The specimens accumulated during the voyage to the West Indies formed the nucleus of Sloane's collection, augmented afterwards by the acquisition of the museum willed to him by his friend William Courten, and by the purchase of James Petiver's collection. In 1741 he gradually transferred it from his Bloomsbury home to the manor-house in Chelsea that he had purchased in 1712, and where he lived during his retirement. He was visited there in 1748 by the prince and princess of Wales, who sat with him and expressed their appreciation for what he had done for the world of learning.

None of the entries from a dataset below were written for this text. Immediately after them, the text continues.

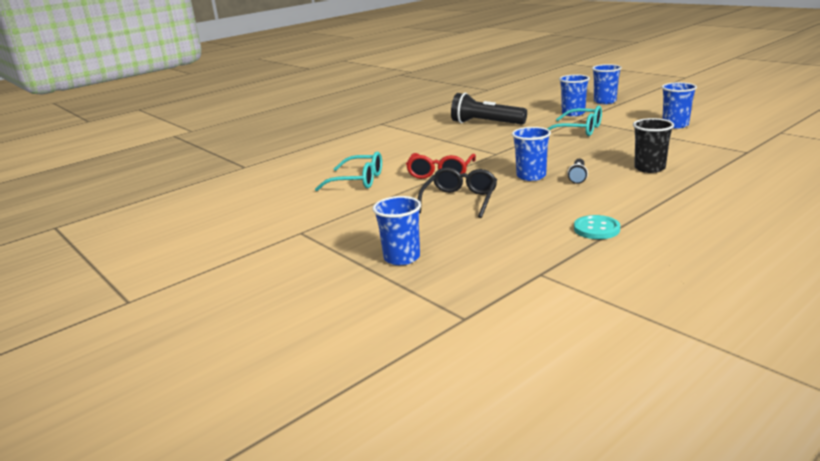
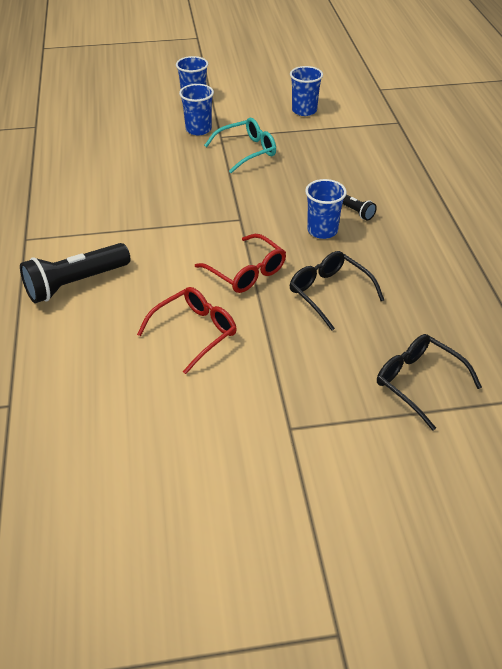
camera: 60 degrees left, 20 degrees up
(358, 181) = (194, 332): turquoise glasses -> red glasses
(401, 258) = (418, 382): blue cup -> black glasses
(486, 123) = (146, 182): black flashlight -> black flashlight (75, 283)
(596, 229) = (463, 258): turquoise button -> none
(649, 168) = (378, 173): black cup -> none

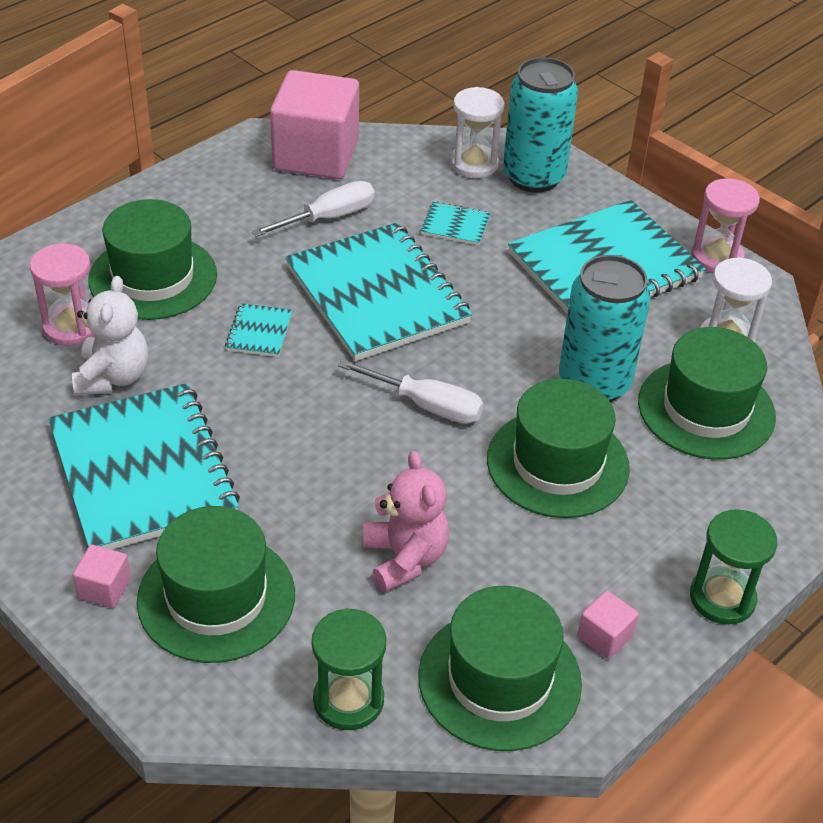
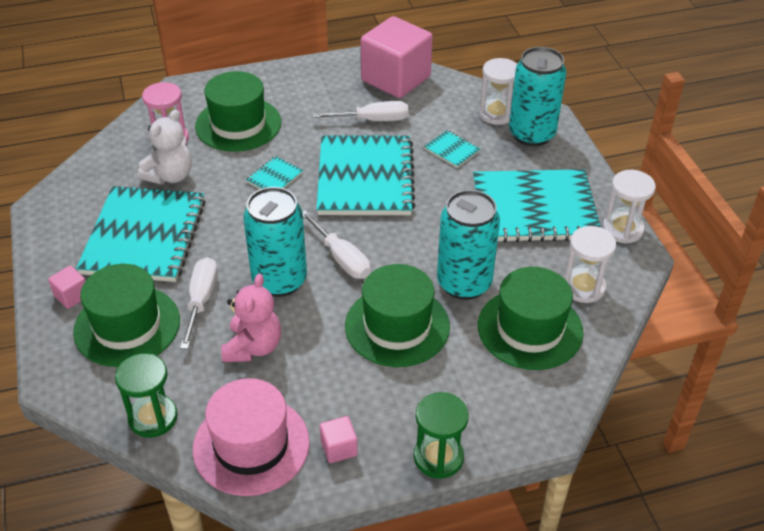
camera: 30 degrees right, 0 degrees up
(290, 526) = (201, 301): none -> white screwdriver
(371, 462) = (279, 280): none -> turquoise can
(499, 679) = (251, 445): green hat -> pink hat
(716, 258) = (622, 229): pink hourglass -> white hourglass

Sloane lived to be a great age, and though he became too infirm to leave his house retained his interests. George Edwards, a naturalist friend, visited him weekly to keep him informed as to ‘the common news of the town’ and the progress of science. ‘I seldom missed drinking coffee with him on a Saturday [Edwards recalled], during the whole time of his retirement in Chelsea.’ On 10 January 1753 Edwards found Sloane dying; he succumbed at 4 a.m. on 11 January. He bequeathed his collections, including his books and manuscripts, to the nation on condition that parliament should reimburse his family with the token sum of £2,000, an amount less than the intrinsic value of the gold and precious stones alone. This necessitated an act of parliament. A number of public figures were incorporated as ‘Trustees for the British Museum’, and a lottery raised £100,000 for the purchase and upkeep of Montague House (£10,000 was paid for it) for the reception of the Sloane collection, the Harleian collection of manuscripts, and the Cottonian library.
He married (1695) Elizabeth Rose, née Langley (d. 1724), and they had a house at the corner of Southampton St., Bloomsbury. She was a daughter of John Langley, a London alderman, and widow of Fulk Rose of Jamaica. Two of their daughters survived to adult life; a son and a third daughter died in infancy. His daughters Sarah and Elizabeth married George Stanley and Col. Charles (later 2nd Baron) Cadogan respectively. The connection with the Cadogans' London estate resulted in such well-known place names as Sloane Square, Sloane St., Hans Place, and Hans Rd.